[RFC] bzr.jrydberg.versionedfile

Wed Dec 21 11:32:42 GMT 2005

Robert Collins <robertc at robertcollins.net> writes:

>> The reason rollback is important is that several parts of the
>> knit-design depends in the notion that changes can be rolled back in
>> the event of a fatal error.  For example, the fetcher simply merges
>> all remote revisions into the local knit, _BEFORE_ it starts to look
>> at texts and inventories.  If something goes bad during the latter
>> phases, all fetched revisions must be thrown away.
>
> Except we have no guarantee (unless we get into WALF implementations)
> that this throw away will occur. That is, all it takes is a SEGSIGV and
> the rollback will not occur. Thus the use case of 'ensure a consistent
> repository' CANNOT be satisfied with a rollback mechanism on our
> transactions.

Robert and I discussed this a bit more in detail on #bzr.  According
to Robert there are three groups of files in a repository:

 1. revisions & signatures.
 2. inventories
 3. texts

All of group 3 must be present on disk for an inventory before that
inventory can be written to disk.  All of group 2 must be present on
disk for a revision before that revision can be written to disk.

(Stored data entries)
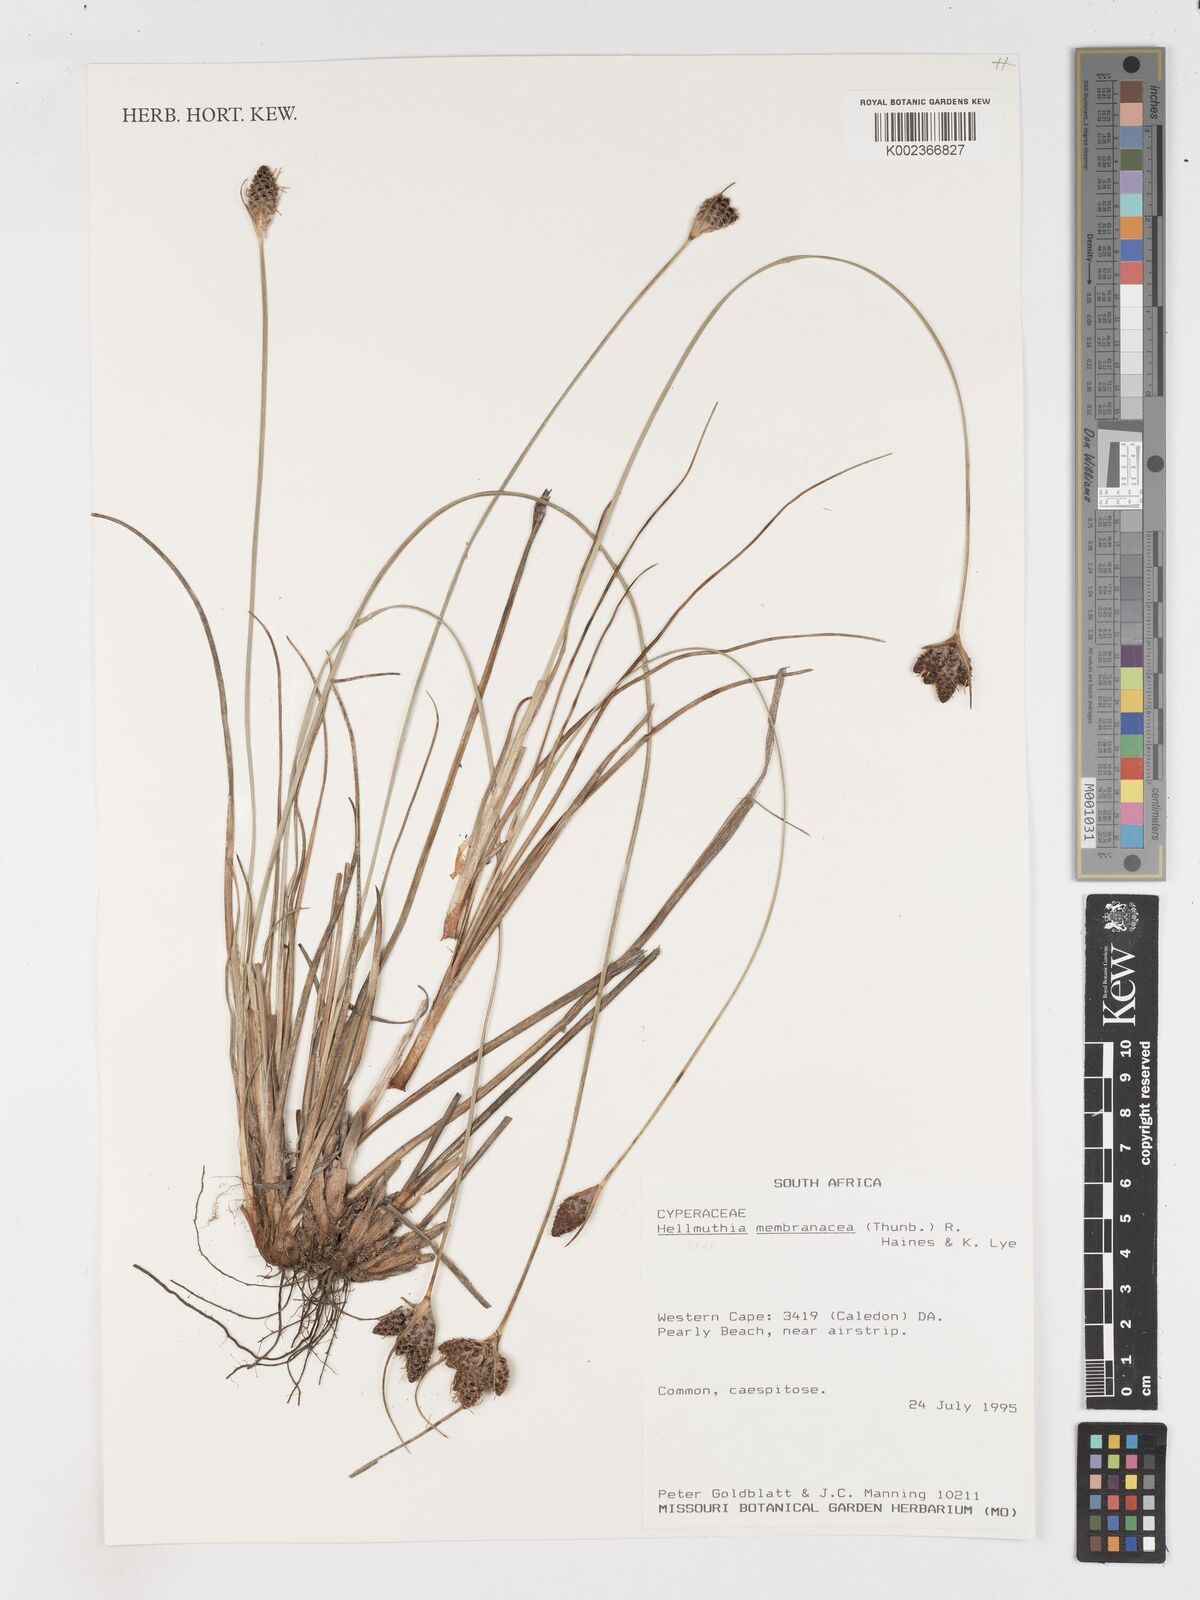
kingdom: Plantae
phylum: Tracheophyta
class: Liliopsida
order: Poales
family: Cyperaceae
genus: Hellmuthia
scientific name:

YOUR GOAL
Reproduce word for word the part of the post on rollback in bzr knits between "Robert Collins <robertc" and "be thrown away.", inclusive. This material comes from a separate source.

EXPECTED ANSWER
Robert Collins <robertc at robertcollins.net> writes:

>> The reason rollback is important is that several parts of the
>> knit-design depends in the notion that changes can be rolled back in
>> the event of a fatal error.  For example, the fetcher simply merges
>> all remote revisions into the local knit, _BEFORE_ it starts to look
>> at texts and inventories.  If something goes bad during the latter
>> phases, all fetched revisions must be thrown away.